What you need to do »
Reproduce the listing below, renaming every occurrence of "collectors" to "collected by" and leaving all other text unchanged.

Dataset rows »
--*--

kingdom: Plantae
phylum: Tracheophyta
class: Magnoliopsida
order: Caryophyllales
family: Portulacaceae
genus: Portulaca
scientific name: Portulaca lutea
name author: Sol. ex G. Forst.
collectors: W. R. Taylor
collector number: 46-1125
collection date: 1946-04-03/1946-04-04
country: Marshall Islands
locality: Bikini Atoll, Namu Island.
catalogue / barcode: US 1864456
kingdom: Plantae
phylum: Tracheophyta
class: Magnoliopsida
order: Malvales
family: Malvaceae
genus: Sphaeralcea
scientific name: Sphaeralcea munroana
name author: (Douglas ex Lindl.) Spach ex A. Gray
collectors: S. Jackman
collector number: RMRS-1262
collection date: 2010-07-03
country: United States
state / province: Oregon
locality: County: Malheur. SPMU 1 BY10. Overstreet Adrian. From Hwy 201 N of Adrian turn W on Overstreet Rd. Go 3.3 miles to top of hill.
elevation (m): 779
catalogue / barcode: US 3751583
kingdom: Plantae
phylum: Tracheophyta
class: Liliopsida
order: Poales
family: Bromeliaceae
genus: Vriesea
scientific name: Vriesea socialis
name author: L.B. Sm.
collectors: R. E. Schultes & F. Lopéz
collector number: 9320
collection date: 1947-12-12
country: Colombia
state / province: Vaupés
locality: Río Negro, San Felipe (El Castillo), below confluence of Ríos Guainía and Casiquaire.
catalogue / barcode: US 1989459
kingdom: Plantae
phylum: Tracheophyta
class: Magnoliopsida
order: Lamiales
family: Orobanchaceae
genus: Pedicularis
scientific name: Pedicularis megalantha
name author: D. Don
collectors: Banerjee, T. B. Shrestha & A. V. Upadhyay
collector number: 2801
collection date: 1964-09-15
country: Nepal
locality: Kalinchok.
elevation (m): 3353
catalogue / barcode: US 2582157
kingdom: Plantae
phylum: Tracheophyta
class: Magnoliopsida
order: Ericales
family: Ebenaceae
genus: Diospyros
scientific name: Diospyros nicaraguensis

--*--

Solution below »
kingdom: Plantae
phylum: Tracheophyta
class: Magnoliopsida
order: Caryophyllales
family: Portulacaceae
genus: Portulaca
scientific name: Portulaca lutea
name author: Sol. ex G. Forst.
collected by: W. R. Taylor
collector number: 46-1125
collection date: 1946-04-03/1946-04-04
country: Marshall Islands
locality: Bikini Atoll, Namu Island.
catalogue / barcode: US 1864456
kingdom: Plantae
phylum: Tracheophyta
class: Magnoliopsida
order: Malvales
family: Malvaceae
genus: Sphaeralcea
scientific name: Sphaeralcea munroana
name author: (Douglas ex Lindl.) Spach ex A. Gray
collected by: S. Jackman
collector number: RMRS-1262
collection date: 2010-07-03
country: United States
state / province: Oregon
locality: County: Malheur. SPMU 1 BY10. Overstreet Adrian. From Hwy 201 N of Adrian turn W on Overstreet Rd. Go 3.3 miles to top of hill.
elevation (m): 779
catalogue / barcode: US 3751583
kingdom: Plantae
phylum: Tracheophyta
class: Liliopsida
order: Poales
family: Bromeliaceae
genus: Vriesea
scientific name: Vriesea socialis
name author: L.B. Sm.
collected by: R. E. Schultes & F. Lopéz
collector number: 9320
collection date: 1947-12-12
country: Colombia
state / province: Vaupés
locality: Río Negro, San Felipe (El Castillo), below confluence of Ríos Guainía and Casiquaire.
catalogue / barcode: US 1989459
kingdom: Plantae
phylum: Tracheophyta
class: Magnoliopsida
order: Lamiales
family: Orobanchaceae
genus: Pedicularis
scientific name: Pedicularis megalantha
name author: D. Don
collected by: Banerjee, T. B. Shrestha & A. V. Upadhyay
collector number: 2801
collection date: 1964-09-15
country: Nepal
locality: Kalinchok.
elevation (m): 3353
catalogue / barcode: US 2582157
kingdom: Plantae
phylum: Tracheophyta
class: Magnoliopsida
order: Ericales
family: Ebenaceae
genus: Diospyros
scientific name: Diospyros nicaraguensis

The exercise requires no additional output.